Task statement: Return all lines below containing the word "Tools".

Rendered images with source text
==============================

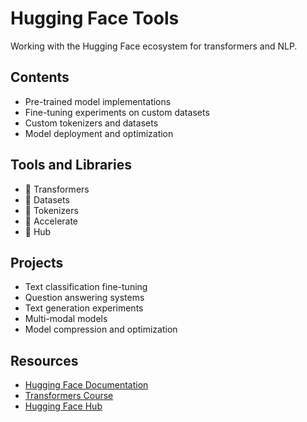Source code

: # Hugging Face Tools

Working with the Hugging Face ecosystem for transformers and NLP.

## Contents

- Pre-trained model implementations
- Fine-tuning experiments on custom datasets
- Custom tokenizers and datasets
- Model deployment and optimization

## Tools and Libraries

- 🤗 Transformers
- 🤗 Datasets
- 🤗 Tokenizers
- 🤗 Accelerate
- 🤗 Hub

## Projects

- Text classification fine-tuning
- Question answering systems
- Text generation experiments
- Multi-modal models
- Model compression and optimization

## Resources

- [Hugging Face Documentation](https://huggingface.co/docs)
- [Transformers Course](https://huggingface.co/course)
- [Hugging Face Hub](https://huggingface.co/models) 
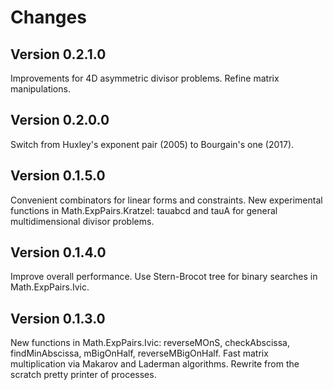 Changes
=======

Version 0.2.1.0
----------------

Improvements for 4D asymmetric divisor problems.
Refine matrix manipulations.

Version 0.2.0.0
----------------

Switch from Huxley's exponent pair (2005) to Bourgain's one (2017).

Version 0.1.5.0
----------------

Convenient combinators for linear forms and constraints.
New experimental functions in Math.ExpPairs.Kratzel: tauabcd and tauA for general multidimensional divisor problems.

Version 0.1.4.0
----------------

Improve overall performance.
Use Stern-Brocot tree for binary searches in Math.ExpPairs.Ivic.

Version 0.1.3.0
----------------

New functions in Math.ExpPairs.Ivic: reverseMOnS, checkAbscissa, findMinAbscissa, mBigOnHalf, reverseMBigOnHalf.
Fast matrix multiplication via Makarov and Laderman algorithms.
Rewrite from the scratch pretty printer of processes.
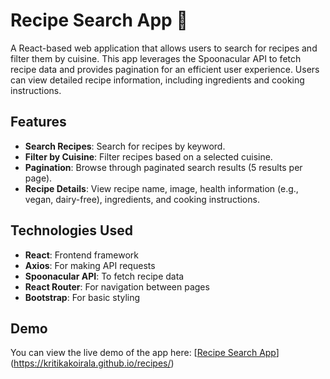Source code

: # Recipe Search App 🍲

A React-based web application that allows users to search for recipes and filter them by cuisine. This app leverages the Spoonacular API to fetch recipe data and provides pagination for an efficient user experience. Users can view detailed recipe information, including ingredients and cooking instructions.

## Features
- **Search Recipes**: Search for recipes by keyword.
- **Filter by Cuisine**: Filter recipes based on a selected cuisine.
- **Pagination**: Browse through paginated search results (5 results per page).
- **Recipe Details**: View recipe name, image, health information (e.g., vegan, dairy-free), ingredients, and cooking instructions.

## Technologies Used
- **React**: Frontend framework
- **Axios**: For making API requests
- **Spoonacular API**: To fetch recipe data
- **React Router**: For navigation between pages
- **Bootstrap**: For basic styling

## Demo
You can view the live demo of the app here: [[Recipe Search App](https://your-username.github.io/repo-name)](https://kritikakoirala.github.io/recipes/)
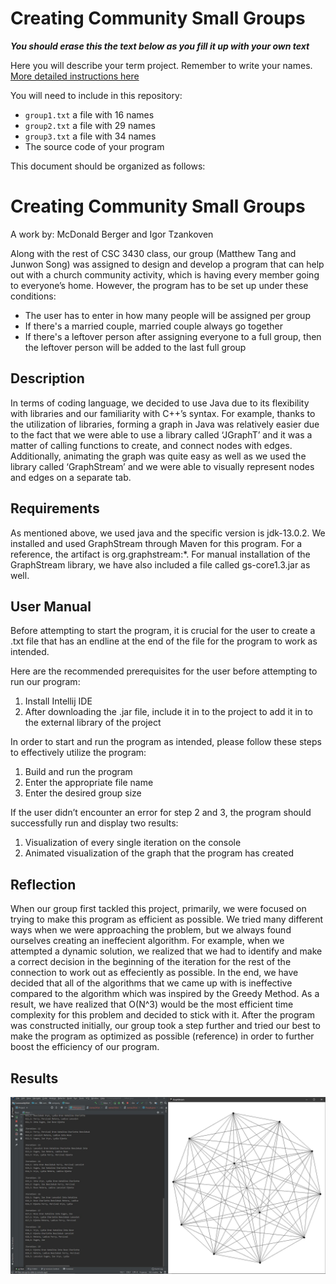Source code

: # Creating Community Small Groups

_**You should erase this the text below as you fill it up with your own text**_

Here you will describe your term project. Remember to write your names.
[More detailed instructions here](SmallGroups-Graph.pdf)

You will need to include in this repository:
- `group1.txt` a file with 16 names
- `group2.txt` a file with 29 names
- `group3.txt` a file with 34 names
- The source code of your program

This document should be organized as follows:

# Creating Community Small Groups
A work by: McDonald Berger and Igor Tzankoven

Along with the rest of CSC 3430 class, our group (Matthew Tang and Junwon Song) was assigned to design and develop a program that can help out with a church community activity, which is having every member going to everyone’s home. However, the program has to be set up under these conditions:
- The user has to enter in how many people will be assigned per group
- If there's a married couple, married couple always go together
- If there's a leftover person after assigning everyone to a full group, then the leftover person will be added to the last full group

## Description
In terms of coding language, we decided to use Java due to its flexibility with libraries and our familiarity with C++’s syntax. For example, thanks to the utilization of libraries, forming a graph in Java was relatively easier due to the fact that we were able to use a library called ‘JGraphT’ and it was a matter of calling functions to create, and connect nodes with edges. Additionally, animating the graph was quite easy as well as we used the library called ‘GraphStream’ and we were able to visually represent nodes and edges on a separate tab.

## Requirements
As mentioned above, we used java and the specific version is jdk-13.0.2. We installed and used GraphStream through Maven for this program. For a reference, the artifact is org.graphstream:*. For manual installation of the GraphStream library, we have also included a file called gs-core1.3.jar as well. 

## User Manual
Before attempting to start the program, it is crucial for the user to create a .txt file that has an endline at the end of the file for the program to work as intended. 

Here are the recommended prerequisites for the user before attempting to run our program:
1. Install Intellij IDE
2. After downloading the .jar file, include it in to the project to add it in to the external library of the project

In order to start and run the program as intended, please follow these steps to effectively utilize the program:
1. Build and run the program
2. Enter the appropriate file name
3. Enter the desired group size

If the user didn’t encounter an error for step 2 and 3, the program should successfully run and display two results:
1. Visualization of every single iteration on the console
2. Animated visualization of the graph that the program has created

## Reflection
When our group first tackled this project, primarily, we were focused on trying to make this program as efficient as possible. We tried many different ways when we were approaching the problem, but we always found ourselves creating an ineffecient algorithm. For example, when we attempted a dynamic solution, we realized that we had to identify and make a correct decision in the beginning of the iteration for the rest of the connection to work out as effeciently as possible. In the end, we have decided that all of the algorithms that we came up with is ineffective compared to the algorithm which was inspired by the Greedy Method. As a result, we have realized that O(N^3) would be the most efficient time complexity for this problem and decided to stick with it. After the program was constructed initially, our group took a step further and tried our best to make the program as optimized as possible (reference) in order to further boost the efficiency of our program.

## Results

<img src= "names16.JPG?raw=true"/>
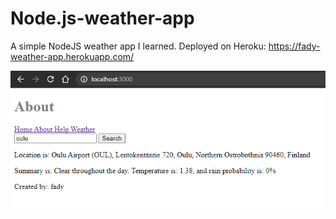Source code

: # Node.js-weather-app
A simple NodeJS weather app I learned. Deployed on Heroku: https://fady-weather-app.herokuapp.com/

![alt text](https://github.com/FadyTawfeek/Node.js-weather-app/blob/master/weather-app.PNG)
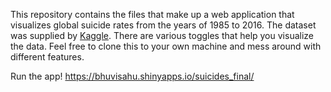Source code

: This repository contains the files that make up a web application that visualizes global suicide rates from the years of 1985 to 2016. The dataset was supplied by [Kaggle](https://www.kaggle.com/russellyates88/suicide-rates-overview-1985-to-2016). There are various toggles that help you visualize the data. Feel free to clone this to your own machine and mess around with different features.

Run the app!
https://bhuvisahu.shinyapps.io/suicides_final/
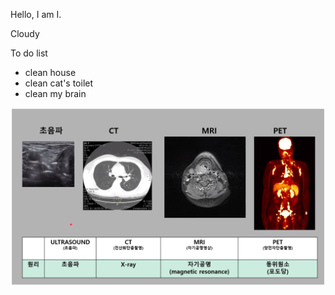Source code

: Hello, I am I.

Cloudy

To do list
- clean house
- clean cat's toilet
- clean my brain


![cat with me](1.png)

==============================

Result of the task:
: # Hugging Face Tools
## Tools and Libraries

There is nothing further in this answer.